### [Tugas]
Tuliskan kembali tanpa perubahan bagian teks tentang pengundangan peraturan perundang-undangan yang berada di antara "Pengundangan Peraturan Perundang" dan "peraturan perundang undangan.", termasuk kedua bagian itu.

### [Teks Bacaan]
Pengundangan Peraturan Perundang undangan dalam Lembaran Negara Republik Indonesia atau Berita Negara Republik Indonesia sebagaimana dimaksud dalam Pasal 46 dilaksanakan oleh menteri yang tugas dan tanggung jawabnya di bidang peraturan perundang undangan.
 
Pasal 49
 
(1)
Peraturan Perundang undangan yang diundangkan dalam Lembaran Daerah adalah Peraturan Daerah.
(2)
Peraturan Gubernur, Peraturan Bupati/Walikota, atau peraturan lain di bawahnya dimuat dalam Berita Daerah.
(3)
Pengundangan Peraturan Daerah dalam Lembaran Daerah dan Berita Daerah dilaksanakan oleh sekretaris daerah.
 
Pasal 50
 
Peraturan Perundang undangan mulai berlaku dan mempunyai kekuatan mengikat pada tanggal diundangkan, kecuali ditentukan lain di dalam Peraturan Perundang undangan yang bersangkutan.
 
Bagian Kedua
Penyebarluasan
Pasal 51
 
Pemerintah wajib menyebarluaskan Peraturan Perundang undangan yang telah diundangkan dalam Lembaran Negara Republik Indonesia atau Berita Negara Republik Indonesia.

### [Data yang Diberikan]
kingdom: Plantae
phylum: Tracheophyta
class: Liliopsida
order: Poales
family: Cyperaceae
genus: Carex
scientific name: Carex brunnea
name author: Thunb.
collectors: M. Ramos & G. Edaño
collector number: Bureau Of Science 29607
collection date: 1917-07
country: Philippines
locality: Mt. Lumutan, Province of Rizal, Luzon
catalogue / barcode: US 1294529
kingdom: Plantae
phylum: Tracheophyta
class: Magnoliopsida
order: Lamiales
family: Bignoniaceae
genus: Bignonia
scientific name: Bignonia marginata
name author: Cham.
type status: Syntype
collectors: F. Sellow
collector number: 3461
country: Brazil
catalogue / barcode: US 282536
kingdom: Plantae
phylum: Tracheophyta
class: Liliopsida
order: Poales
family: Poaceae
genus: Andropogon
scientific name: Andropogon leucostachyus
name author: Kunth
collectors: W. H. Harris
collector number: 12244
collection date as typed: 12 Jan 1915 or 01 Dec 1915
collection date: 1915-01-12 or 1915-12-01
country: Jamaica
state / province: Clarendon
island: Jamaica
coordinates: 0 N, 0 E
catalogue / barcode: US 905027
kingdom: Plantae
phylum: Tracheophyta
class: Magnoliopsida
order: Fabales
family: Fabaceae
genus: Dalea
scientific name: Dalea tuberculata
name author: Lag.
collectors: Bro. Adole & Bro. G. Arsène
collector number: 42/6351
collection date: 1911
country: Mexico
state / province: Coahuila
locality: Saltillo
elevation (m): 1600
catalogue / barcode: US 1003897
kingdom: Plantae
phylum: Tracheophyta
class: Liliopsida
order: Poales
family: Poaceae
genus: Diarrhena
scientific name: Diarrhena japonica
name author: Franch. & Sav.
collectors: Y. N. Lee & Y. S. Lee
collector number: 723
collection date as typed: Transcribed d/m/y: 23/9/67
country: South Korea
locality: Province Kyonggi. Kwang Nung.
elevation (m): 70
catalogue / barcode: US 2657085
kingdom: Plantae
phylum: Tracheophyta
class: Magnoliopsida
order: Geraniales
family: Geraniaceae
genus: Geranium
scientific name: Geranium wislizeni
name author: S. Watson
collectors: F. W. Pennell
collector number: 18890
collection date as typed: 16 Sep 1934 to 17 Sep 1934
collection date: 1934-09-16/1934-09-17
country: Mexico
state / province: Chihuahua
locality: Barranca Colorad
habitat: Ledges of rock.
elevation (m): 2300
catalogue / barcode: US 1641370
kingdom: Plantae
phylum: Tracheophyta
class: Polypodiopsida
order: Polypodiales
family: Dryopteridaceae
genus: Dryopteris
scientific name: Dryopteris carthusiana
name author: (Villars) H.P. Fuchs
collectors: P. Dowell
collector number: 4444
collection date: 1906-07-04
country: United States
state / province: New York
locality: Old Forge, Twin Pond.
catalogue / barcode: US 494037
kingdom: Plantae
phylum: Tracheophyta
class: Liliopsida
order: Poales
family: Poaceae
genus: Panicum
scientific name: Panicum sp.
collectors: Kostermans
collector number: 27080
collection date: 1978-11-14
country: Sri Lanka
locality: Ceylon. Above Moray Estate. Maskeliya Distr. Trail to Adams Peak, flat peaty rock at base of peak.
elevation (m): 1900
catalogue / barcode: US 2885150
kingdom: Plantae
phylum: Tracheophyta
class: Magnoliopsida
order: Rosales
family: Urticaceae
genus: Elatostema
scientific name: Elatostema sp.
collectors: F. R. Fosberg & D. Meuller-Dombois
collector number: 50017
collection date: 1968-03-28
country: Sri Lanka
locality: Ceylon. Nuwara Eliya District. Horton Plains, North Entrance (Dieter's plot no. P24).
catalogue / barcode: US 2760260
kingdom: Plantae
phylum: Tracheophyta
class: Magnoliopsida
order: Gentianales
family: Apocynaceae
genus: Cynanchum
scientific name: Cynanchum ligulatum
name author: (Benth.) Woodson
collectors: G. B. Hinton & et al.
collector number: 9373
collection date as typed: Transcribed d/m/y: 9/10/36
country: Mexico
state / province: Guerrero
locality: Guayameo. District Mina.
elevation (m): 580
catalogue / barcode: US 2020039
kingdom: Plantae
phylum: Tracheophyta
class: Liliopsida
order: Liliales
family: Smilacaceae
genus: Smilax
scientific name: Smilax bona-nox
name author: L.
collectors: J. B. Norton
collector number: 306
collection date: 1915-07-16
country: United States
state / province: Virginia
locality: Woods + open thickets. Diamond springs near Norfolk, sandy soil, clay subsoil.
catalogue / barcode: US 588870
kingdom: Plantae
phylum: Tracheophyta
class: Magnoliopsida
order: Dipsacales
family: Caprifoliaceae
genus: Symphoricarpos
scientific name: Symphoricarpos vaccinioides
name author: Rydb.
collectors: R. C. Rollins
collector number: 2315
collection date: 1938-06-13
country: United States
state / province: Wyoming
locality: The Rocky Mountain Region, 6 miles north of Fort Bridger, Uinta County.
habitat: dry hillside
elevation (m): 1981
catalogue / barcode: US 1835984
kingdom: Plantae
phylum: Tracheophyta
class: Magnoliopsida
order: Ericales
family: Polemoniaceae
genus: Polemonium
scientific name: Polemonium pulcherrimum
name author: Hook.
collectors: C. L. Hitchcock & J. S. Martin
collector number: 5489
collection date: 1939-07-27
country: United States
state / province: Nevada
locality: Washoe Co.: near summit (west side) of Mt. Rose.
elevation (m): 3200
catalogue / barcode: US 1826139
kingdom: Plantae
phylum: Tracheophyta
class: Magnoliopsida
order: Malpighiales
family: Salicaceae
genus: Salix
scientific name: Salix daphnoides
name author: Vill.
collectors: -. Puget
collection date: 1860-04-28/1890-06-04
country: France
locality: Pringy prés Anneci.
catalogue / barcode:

### [Jawaban]
Pengundangan Peraturan Perundang undangan dalam Lembaran Negara Republik Indonesia atau Berita Negara Republik Indonesia sebagaimana dimaksud dalam Pasal 46 dilaksanakan oleh menteri yang tugas dan tanggung jawabnya di bidang peraturan perundang undangan.